Information supplied

▬▬▬▬▬▬▬▬▬▬

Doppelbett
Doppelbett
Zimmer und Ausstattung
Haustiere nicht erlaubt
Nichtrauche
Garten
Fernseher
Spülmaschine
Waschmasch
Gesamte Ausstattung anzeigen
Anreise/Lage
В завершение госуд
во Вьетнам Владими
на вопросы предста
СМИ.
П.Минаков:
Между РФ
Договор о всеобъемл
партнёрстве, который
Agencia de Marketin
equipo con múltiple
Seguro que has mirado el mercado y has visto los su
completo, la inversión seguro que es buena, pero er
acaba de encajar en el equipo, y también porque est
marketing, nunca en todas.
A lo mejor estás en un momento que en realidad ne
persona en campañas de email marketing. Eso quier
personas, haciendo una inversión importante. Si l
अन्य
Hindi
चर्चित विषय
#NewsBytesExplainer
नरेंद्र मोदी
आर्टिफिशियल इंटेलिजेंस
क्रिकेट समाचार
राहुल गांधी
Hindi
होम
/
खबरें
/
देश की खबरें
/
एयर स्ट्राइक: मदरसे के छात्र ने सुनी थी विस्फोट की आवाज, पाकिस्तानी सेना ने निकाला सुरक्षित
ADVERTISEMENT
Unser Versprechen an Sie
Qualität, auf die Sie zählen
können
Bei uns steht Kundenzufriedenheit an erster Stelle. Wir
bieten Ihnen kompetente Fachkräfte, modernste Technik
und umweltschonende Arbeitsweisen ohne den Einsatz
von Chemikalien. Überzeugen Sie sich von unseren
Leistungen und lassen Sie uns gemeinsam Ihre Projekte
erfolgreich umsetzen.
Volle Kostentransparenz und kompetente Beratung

▬▬▬▬▬▬▬▬▬▬

Task goal
Take each line of the material that contains the word "kompetente" and list it.

Response to this exercise
bieten Ihnen kompetente Fachkräfte, modernste Technik
Volle Kostentransparenz und kompetente Beratung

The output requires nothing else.